As someone who has never dealt with anything close to this scale, why would it take 18 months to migrate? Is this poor config management, a lack of automation, or something else?
VMWare is like Active Directory: been around for ages, wildly flexible, and has a habit of seeping structural debt into every line of business the organization undertakes.
I can't speak to this particular case, but most of the delay is likely to be organisational rather than technical at this kind of scale.
Don't think about how hard it is to migrate a VM to a new provider. Think about how hard it is to:
* Get procurement to sign off on a new vendor
* Guarantee that your ISO compliance standards can be met under the new regime
* Make sure that GDPR requirements are met during any data transfer process to the satisfaction of your legal team
* Get the old infrastructure team and the new infrastructure team coordinated enough to be able to plan a migration without downtime
* Mollify the consultants that the CEO's friend said he should hire
* Analyse the migration plan to death to derisk it while at the same time be unable to actually evaluate it small scale due to the points above
I work in automating conversions off VMware and 40,000 VMs is just a lot of data to move. We could probably do 500-1000 / day which would be 3 months, but that would be best case, and there's a lot of prequalification where you examine classes of VMs to check what software they're running and identify the unsupported / difficult cases. That planning would add extra months.
In some cases you can do zero copy conversions, so downtime can be done in a few minutes, but it relies on the customer have very particular storage configurations (NetApp basically). In other cases there can be significant downtime that needs to be scheduled. I worked one case where the customer shut down several production lines over a number of weekends so we could convert the workloads. (Everything was meticulously planned, along with fallbacks that thankfully we did not need to use.)
Some things you don't convert at all. Databases generally get replicated at DB level to new hardware. Single-purpose appliances need to be reprovisioned by going back to the vendor and asking for a KVM equivalent.
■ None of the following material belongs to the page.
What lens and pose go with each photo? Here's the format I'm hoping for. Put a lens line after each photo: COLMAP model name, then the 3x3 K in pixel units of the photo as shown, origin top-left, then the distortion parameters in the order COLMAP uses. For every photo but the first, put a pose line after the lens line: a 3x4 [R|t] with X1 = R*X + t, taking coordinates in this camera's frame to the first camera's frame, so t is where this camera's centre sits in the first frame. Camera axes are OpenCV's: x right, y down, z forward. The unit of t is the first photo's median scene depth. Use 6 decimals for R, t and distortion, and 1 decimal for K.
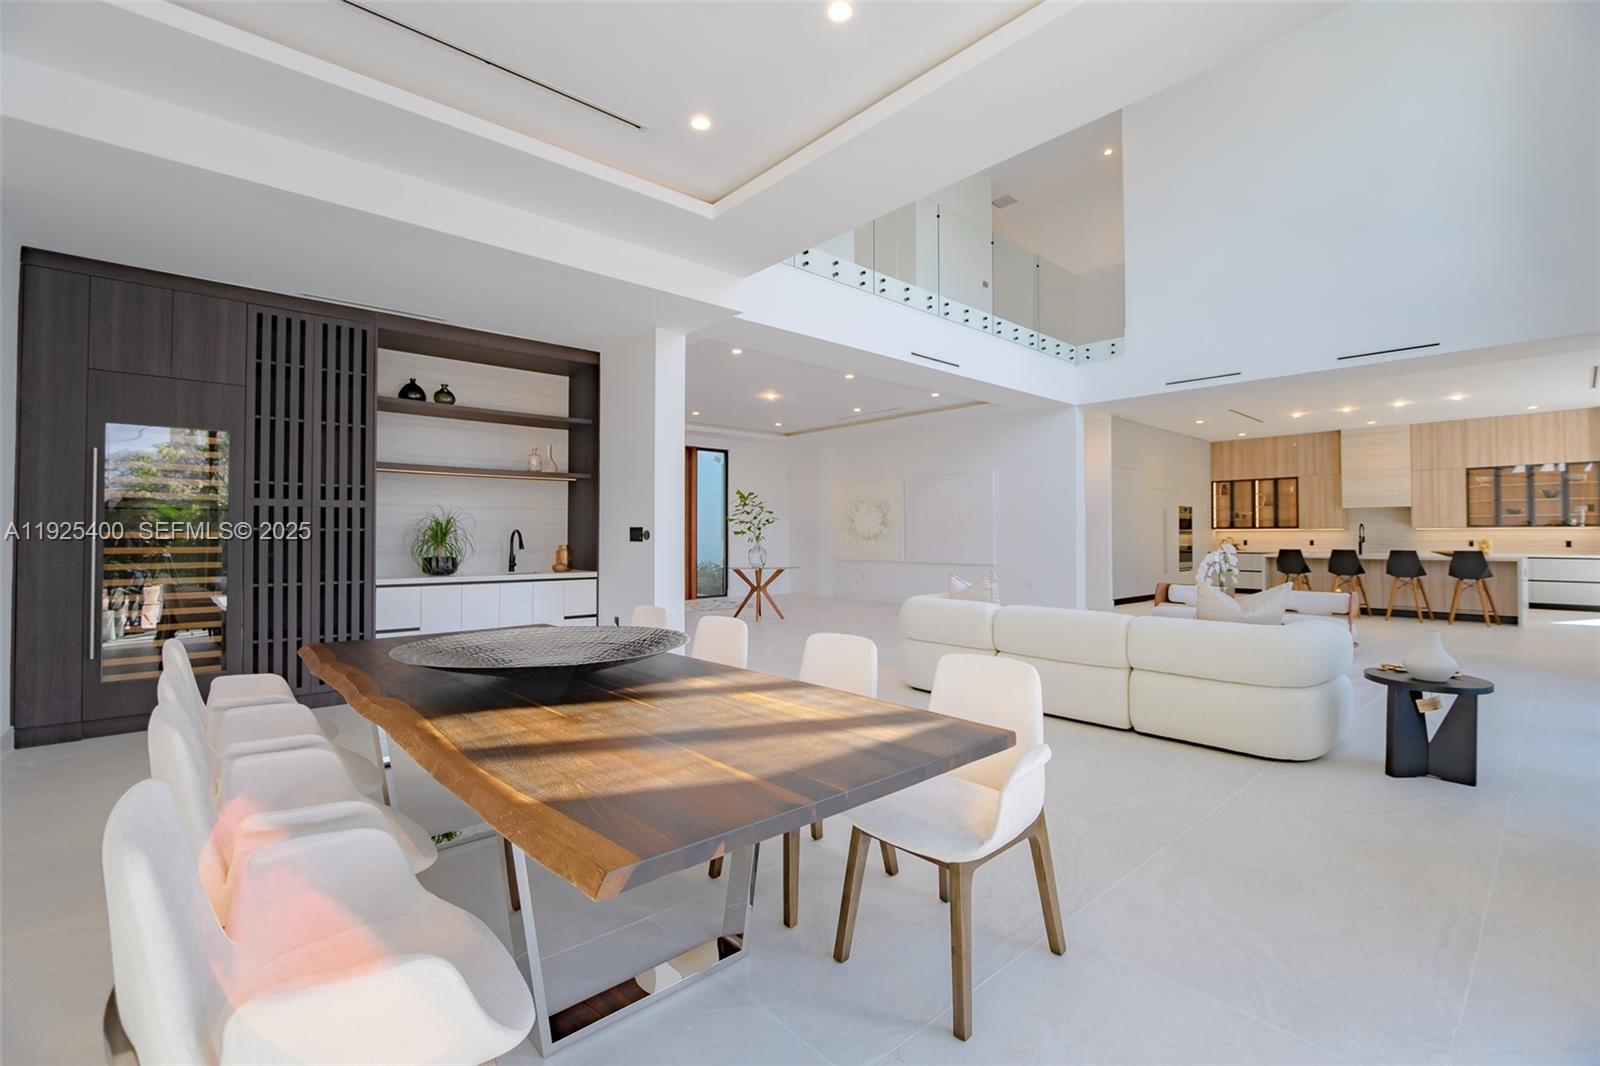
lens RADIAL K [[724.9, 0, 802.1], [0, 724.9, 526.6], [0, 0, 1]] dist [-0.008346, 0.000759]
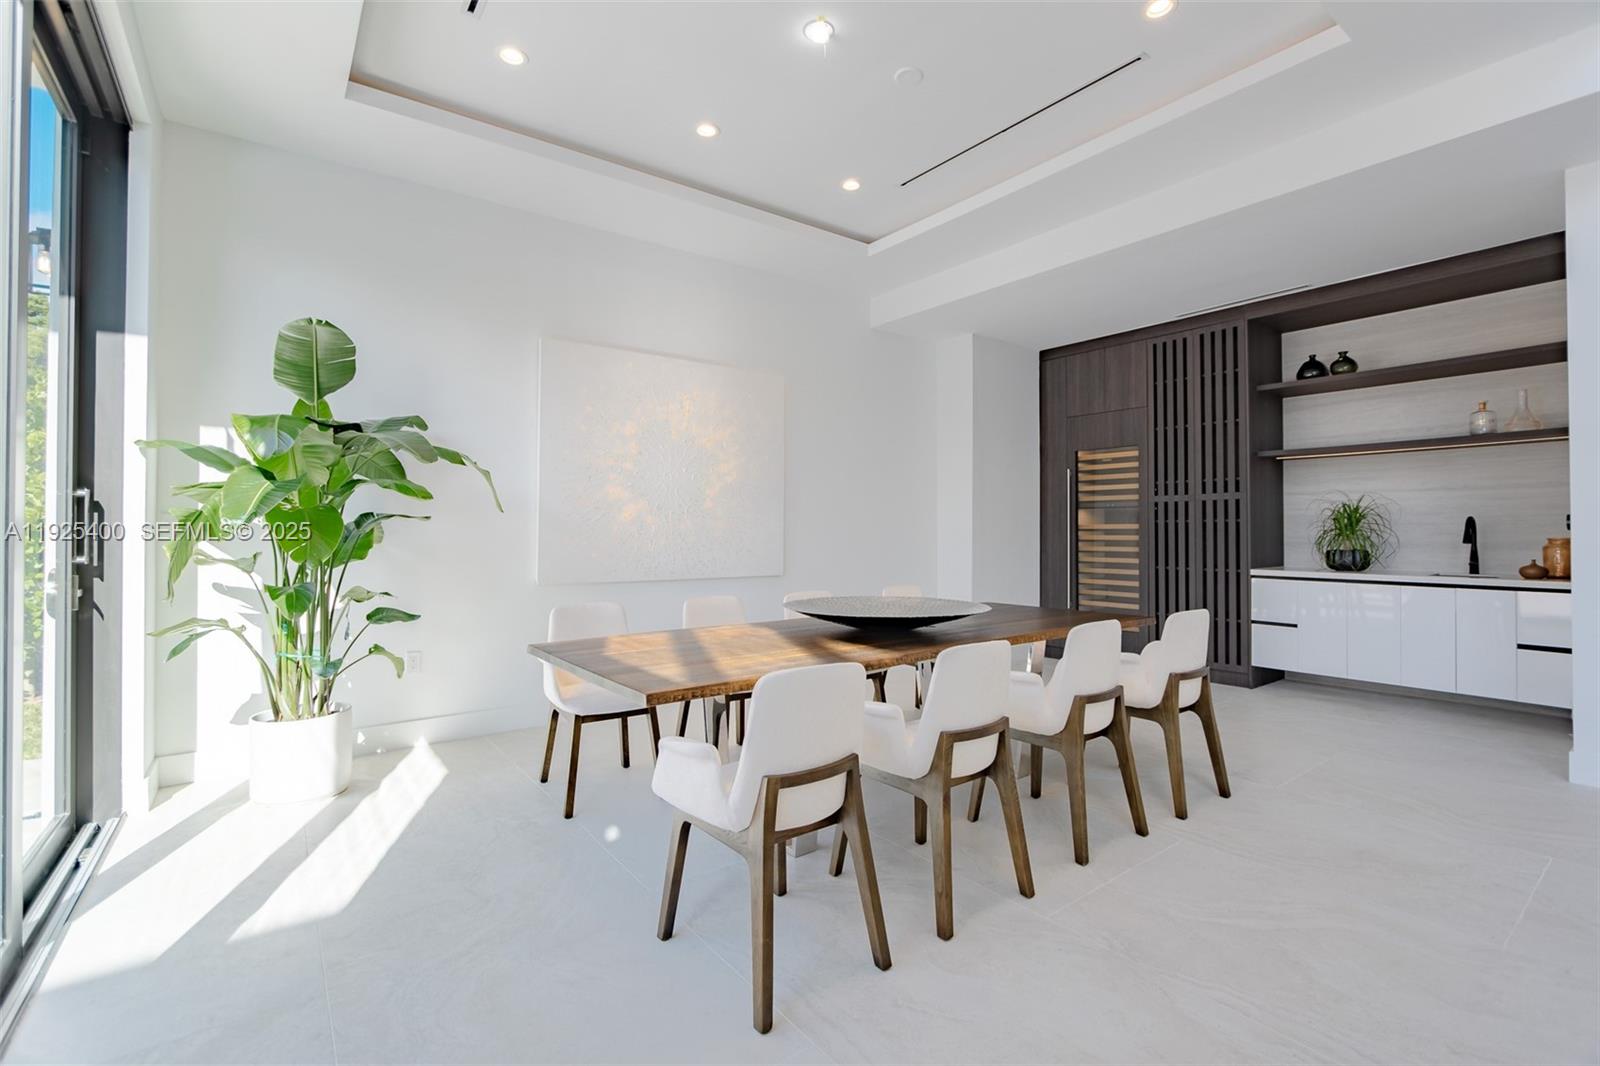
lens RADIAL K [[724.9, 0, 798.4], [0, 724.9, 528.4], [0, 0, 1]] dist [-0.008346, 0.000759]
pose [[-0.099128, -0.000298, -0.995075, 0.446025], [0.018070, 0.999835, -0.002100, 0.006105], [0.994911, -0.018189, -0.099106, 0.441298]]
Then there's all kinds of craziness, like we had customers who rolled their own backup solutions where we had to add special cases to the software to detect and ignore the backup partitions. Or people running Windows 95 or RHEL 3 (for real!) where there are no virtio drivers and we don't certify the hypervisor so it requires support exceptions. At this point people have been using VMware for nearly 30 years, there's all kinds of crazy legacy.